*DIRECTIONS FOR THIS TASK:* List every subscriber tag beginning with "@llvm/" that appears in the pull request thread below.

*PROVIDED PASSAGE:*
[LV] Add extra check for signed overflow for SDiv/SRem #170818

arcbbb · 2025-12-05T08:58:18Z

Add a check for the SDiv/SRem overflow case (INT_MIN / -1).

SDiv/SRem must be predicated if the RHS have poisons in masked-off lanes.
They must also be predicated when RHS could be −1 and LHS have masked-off lanes to avoid signed‑division overflow.

Fixes #170775.

llvmbot · 2025-12-05T08:58:51Z

@llvm/pr-subscribers-vectorizers
@llvm/pr-subscribers-llvm-transforms

@llvm/pr-subscribers-backend-risc-v

Author: Shih-Po Hung (arcbbb)

Changes

This change complements the zero-divisor guard with a dividend guard for the sdiv/srem overflow case (INT_MIN / −1).

*RECORDED INFORMATION:*
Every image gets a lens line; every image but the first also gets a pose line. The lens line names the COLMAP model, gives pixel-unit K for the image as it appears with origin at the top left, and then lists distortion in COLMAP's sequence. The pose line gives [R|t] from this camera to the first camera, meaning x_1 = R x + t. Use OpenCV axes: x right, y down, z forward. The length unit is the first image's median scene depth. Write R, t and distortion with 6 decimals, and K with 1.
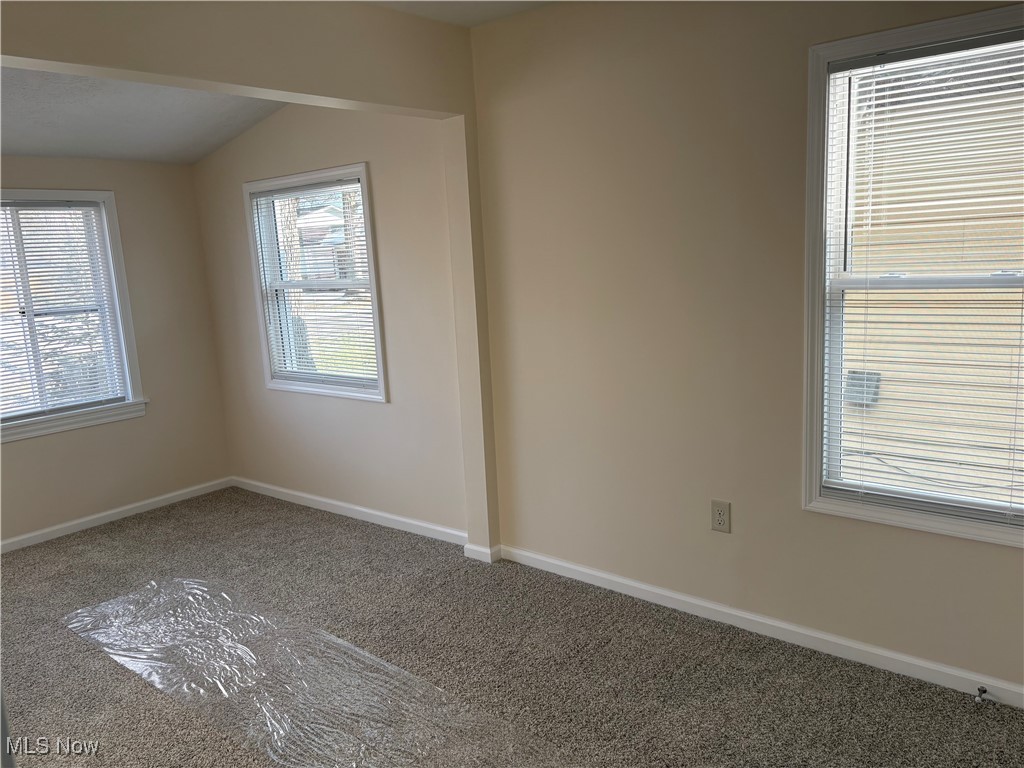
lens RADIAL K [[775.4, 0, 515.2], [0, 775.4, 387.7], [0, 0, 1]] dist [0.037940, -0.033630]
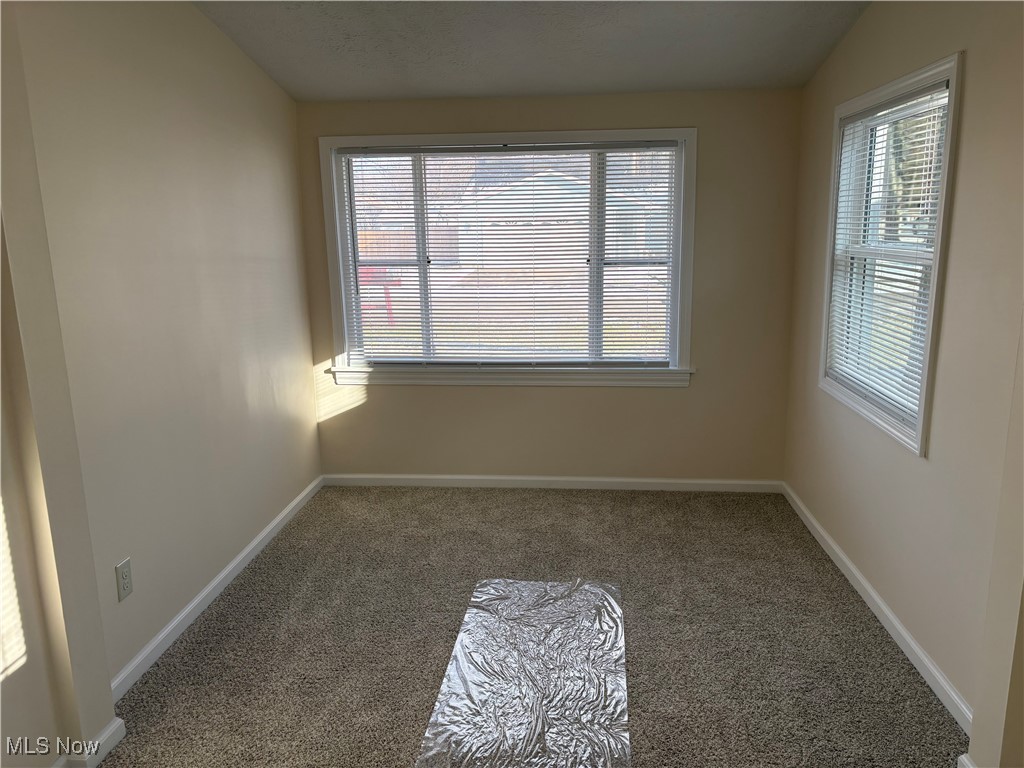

*RESPONSE FOR THIS EXERCISE:*
@llvm/pr-subscribers-vectorizers
@llvm/pr-subscribers-llvm-transforms
@llvm/pr-subscribers-backend-risc-v